Why are major telescopes always built in the middle of nowhere, why not on large sky scrapers or university campuses?
This is a good question. I agree that it would be more convenient to have all our telescopes on the roof of the astronomy building, here on campus rather than having to fly all around to go observing (though perhaps not as much fun!).
There are two good reasons why telescopes are generally built "in the middle of nowhere":
1- Light pollution. Where there are people, there is light. And this light can interfere with astronomical observations. If you have tried to look at the sky during the night in a big city, you will have noticed that you are only able to see a handful of stars, even on a cloudless night. The glow of the lights makes the sky look bright and makes impossible good astronomical observations. For more details on light pollution, see this previously answered question, and have a look at this map of Earth, showing the regions affected by light pollution.

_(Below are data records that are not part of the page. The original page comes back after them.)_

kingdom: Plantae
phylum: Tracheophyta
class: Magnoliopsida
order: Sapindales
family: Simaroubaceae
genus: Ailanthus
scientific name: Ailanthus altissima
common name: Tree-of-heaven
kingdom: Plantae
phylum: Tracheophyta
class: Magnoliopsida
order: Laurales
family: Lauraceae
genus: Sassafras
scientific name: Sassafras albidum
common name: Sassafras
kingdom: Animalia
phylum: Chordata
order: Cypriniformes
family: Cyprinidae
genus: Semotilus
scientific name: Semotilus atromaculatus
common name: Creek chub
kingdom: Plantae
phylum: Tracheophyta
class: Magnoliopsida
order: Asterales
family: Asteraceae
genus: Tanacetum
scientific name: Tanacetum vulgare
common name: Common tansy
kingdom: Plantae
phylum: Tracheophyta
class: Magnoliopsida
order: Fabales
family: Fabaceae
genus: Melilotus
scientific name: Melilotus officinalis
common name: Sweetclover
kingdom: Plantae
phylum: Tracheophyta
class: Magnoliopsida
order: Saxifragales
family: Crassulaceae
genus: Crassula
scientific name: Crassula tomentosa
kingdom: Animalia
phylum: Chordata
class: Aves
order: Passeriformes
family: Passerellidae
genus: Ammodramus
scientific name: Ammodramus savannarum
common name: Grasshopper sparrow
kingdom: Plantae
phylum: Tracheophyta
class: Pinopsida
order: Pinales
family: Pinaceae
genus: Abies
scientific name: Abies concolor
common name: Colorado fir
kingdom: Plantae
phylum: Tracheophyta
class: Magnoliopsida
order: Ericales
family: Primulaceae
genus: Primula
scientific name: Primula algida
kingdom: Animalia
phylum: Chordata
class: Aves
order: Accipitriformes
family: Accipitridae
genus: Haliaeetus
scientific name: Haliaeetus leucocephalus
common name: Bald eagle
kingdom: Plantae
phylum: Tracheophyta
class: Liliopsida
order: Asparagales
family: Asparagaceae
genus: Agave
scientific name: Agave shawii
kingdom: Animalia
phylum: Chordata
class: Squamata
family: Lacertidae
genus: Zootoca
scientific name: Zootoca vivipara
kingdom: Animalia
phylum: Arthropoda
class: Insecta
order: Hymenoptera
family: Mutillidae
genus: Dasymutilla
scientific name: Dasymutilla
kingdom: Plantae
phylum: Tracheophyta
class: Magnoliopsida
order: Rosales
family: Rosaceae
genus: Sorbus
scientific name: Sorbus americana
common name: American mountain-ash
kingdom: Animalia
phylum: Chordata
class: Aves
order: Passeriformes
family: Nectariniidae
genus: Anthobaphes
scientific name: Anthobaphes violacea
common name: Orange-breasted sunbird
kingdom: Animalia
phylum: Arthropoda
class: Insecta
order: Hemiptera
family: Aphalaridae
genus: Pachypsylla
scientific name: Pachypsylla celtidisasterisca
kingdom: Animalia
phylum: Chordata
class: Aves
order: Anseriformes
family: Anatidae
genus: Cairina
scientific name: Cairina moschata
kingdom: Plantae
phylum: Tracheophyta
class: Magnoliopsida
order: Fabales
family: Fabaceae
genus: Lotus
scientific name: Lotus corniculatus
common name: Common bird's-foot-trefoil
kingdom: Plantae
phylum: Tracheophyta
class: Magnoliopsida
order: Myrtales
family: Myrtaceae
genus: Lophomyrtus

A map of the world, showing the extent of light pollution. The brighter a region is, the worse light pollution is for astronomical observations. Credit: P. Cinzano, F. Falchi (University of Padova), C. D. Elvidge (NOAA National Geophysical Data Center, Boulder). Copyright Royal Astronomical Society. Reproduced from the Monthly Notices of the RAS by permission of Blackwell Science.
The usual form of light pollution we are used to means that optical telescopes have a hard time seeing but radio telescopes suffer the same problems. Cell phones, wireless internet, GPS satellites, and even planes and cars can all be "seen" by radio telescopes. They also have to be built in remote locations away from transmitters or radio sources so that they can observe celestial radio waves directly.
2- Atmospheric conditions. We use space telescopes, like Hubble, because you gain a lot by getting rid of the atmosphere. For groundbased telescopes, the light from astronomical objects that they receive has to go through all of the atmosphere, which causes attenuation and distortion. Therefore, the less atmosphere and the more stable the atmosphere, the better. For some types of telescopes, humidity is also a problem, so the dryer the atmosphere the better. The sites in the world that fit these criteria are few and generally remote: the top of volcano Mauna Kea in Hawaii, the Atacama desert in Northern Chile (and other sites in altitude in Chile), Antarctica, the desert in Arizona, California and New Mexico (though this last places suffer more and more from light pollution as cities get bigger and bigger).
For a combination of all these reasons, astronomers end up having to travel around the world to visit telescopes that are located in prime locations. Though these days, it is getting more and more common for observations to be done remotely, thanks to the Internet. Some telescopes are now setup in a way that allows astronomers to control them by sending commands through the Internet, which requires only a telescope operator to be present on site. For example, while I am writing this answer to you, I am observing galaxies from the comfort of my office in Ithaca, NY, using the Arecibo telescope, a radio telescope located in Puerto Rico!
This page was last updated November 21, 2015.